The etiology in IgG4-RD has been unclear. Interestingly, toll-like receptor 4 (TLR4) is expressed on thyroid cells (10), and various antigens sensitization including gram-negative bacteria as ligand of TLR4 was proposed to be a trigger in the development of IgG4-RD (1). In addition, antigen exposures in HT are involved with cross-presentation on the surface of MHC molecules, and subsequently, epitope spreading of autoantigens and alloantigens occurs. It is well known that prolonged exposure of antigen may lead to IgG4 fraction predominance in HT. This IgG4-skewed balance in HT with long course may be related to the trigger of IgG4-RD. Therefore, thyroid autoimmunity, especially innate immunity as well as acquired immunity, was seemed to be involved in the development of IgG4-RD. As steroid is first-line treatment for IgG4-RD, the earlier intervention for IgG4-RD-associated HT may prevent its exacerbation.
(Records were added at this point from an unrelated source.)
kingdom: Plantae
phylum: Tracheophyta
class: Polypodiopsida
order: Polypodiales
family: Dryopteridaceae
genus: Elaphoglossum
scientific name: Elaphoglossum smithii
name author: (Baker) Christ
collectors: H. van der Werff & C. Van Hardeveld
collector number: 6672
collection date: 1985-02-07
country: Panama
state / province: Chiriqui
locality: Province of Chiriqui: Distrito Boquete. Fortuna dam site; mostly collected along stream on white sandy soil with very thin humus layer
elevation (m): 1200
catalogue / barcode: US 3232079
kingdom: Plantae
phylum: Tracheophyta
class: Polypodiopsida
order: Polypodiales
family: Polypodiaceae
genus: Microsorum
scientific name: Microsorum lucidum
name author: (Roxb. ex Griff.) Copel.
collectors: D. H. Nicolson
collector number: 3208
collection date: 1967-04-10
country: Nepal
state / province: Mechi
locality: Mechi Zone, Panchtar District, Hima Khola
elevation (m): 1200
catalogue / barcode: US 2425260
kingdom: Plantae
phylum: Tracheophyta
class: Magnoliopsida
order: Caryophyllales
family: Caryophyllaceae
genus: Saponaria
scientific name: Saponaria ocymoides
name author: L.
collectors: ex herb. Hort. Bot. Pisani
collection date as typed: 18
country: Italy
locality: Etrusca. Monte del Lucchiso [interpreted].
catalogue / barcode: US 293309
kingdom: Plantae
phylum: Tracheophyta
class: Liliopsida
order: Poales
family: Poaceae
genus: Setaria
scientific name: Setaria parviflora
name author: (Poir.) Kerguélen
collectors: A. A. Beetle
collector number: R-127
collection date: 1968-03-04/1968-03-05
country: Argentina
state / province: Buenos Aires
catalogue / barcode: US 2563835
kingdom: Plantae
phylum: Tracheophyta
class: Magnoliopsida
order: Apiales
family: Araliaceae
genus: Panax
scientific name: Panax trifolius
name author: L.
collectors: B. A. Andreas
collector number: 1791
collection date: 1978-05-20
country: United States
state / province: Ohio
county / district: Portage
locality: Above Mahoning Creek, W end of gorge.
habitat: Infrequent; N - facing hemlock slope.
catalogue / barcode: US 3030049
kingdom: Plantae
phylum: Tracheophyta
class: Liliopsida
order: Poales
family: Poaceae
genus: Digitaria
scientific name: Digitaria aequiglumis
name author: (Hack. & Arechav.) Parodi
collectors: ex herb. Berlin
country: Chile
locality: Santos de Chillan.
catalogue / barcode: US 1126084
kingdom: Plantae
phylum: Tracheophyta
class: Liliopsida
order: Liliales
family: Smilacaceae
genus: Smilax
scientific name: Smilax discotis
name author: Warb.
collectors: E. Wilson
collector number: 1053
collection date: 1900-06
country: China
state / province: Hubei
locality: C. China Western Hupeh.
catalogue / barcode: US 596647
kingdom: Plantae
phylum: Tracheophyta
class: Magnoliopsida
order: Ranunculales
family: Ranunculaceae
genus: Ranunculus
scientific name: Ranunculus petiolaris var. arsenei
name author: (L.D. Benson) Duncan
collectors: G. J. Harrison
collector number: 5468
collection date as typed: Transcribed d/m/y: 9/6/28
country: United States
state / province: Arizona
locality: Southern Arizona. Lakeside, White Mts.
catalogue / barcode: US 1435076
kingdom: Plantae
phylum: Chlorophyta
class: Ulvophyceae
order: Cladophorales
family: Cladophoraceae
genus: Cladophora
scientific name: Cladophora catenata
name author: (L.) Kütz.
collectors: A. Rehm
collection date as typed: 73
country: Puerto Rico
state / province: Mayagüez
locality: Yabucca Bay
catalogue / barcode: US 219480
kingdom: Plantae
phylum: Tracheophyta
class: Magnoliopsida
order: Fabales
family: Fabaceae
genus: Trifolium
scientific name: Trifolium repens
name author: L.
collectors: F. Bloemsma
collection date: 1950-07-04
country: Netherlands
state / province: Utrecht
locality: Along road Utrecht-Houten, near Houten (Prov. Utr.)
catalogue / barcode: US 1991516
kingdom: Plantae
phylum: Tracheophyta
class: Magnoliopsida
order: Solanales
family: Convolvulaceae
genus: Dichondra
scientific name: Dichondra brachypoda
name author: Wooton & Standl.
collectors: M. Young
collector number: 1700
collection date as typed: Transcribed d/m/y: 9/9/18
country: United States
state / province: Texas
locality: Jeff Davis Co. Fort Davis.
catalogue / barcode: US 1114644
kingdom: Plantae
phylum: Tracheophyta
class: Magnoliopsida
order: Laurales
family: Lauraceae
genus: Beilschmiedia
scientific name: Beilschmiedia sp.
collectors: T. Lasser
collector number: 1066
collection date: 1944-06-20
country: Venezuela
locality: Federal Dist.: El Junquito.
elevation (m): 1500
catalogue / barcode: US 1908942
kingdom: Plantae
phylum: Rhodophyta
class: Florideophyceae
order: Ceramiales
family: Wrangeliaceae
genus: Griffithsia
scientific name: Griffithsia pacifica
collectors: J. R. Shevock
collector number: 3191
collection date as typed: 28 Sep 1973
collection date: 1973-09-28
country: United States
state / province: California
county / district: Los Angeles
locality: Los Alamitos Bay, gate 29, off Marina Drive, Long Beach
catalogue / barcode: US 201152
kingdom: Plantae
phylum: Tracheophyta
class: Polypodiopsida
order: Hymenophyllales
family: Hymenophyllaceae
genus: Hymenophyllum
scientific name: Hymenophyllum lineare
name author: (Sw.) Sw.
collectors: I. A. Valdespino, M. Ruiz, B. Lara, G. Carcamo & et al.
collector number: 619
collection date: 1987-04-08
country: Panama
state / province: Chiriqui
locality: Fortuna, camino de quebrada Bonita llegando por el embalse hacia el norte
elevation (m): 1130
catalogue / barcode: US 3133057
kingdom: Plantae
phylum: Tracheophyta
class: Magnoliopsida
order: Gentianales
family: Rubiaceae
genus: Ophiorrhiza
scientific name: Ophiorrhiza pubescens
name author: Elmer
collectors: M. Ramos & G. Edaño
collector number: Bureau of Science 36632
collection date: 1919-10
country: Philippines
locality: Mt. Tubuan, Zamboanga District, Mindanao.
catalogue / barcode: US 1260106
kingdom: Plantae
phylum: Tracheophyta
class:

As described, as diagnostic approaches, the measurement of Th1, Th2, Treg cytokines, IL7, IL8 and CCL2 may help to distinguish these three entities (HT, IgG4-RD and leukocytoclastic vasculitis); thus, therapeutic aspects, antagonists or inhibitory molecules of certain cytokines and chemokines would be beneficial.
In conclusion, i) the current case exhibited rare presentation of IgG4-RD and its skin manifestation closely observed in the long course of HT, ii) measuring serum cytokines and chemokines levels as well as FACS analysis were demonstrated to be important to comprehend the development, progression and maintenance of IgG4-RD (Fig. 7), iii) this report also highlighted effective diagnostic approaches and treatment outcome in IgG4-RD-associated HT and iv) clinicians should pay attention to the development of IgG4-RD and vasculitis during long course of HT. Further investigations with increased number of cases during longer periods were warranted to establish diagnostic and therapeutic approaches to those entities.
Declaration of interest
The authors declare that there is no conflict of interest that could be perceived as prejudicing the impartiality of the research reported.
Funding
This article did not receive any specific grant from any funding agency in the public, commercial or not-for-profit sector.
Author contribution statement
All authors were involved in the preparation and writing of the manuscript.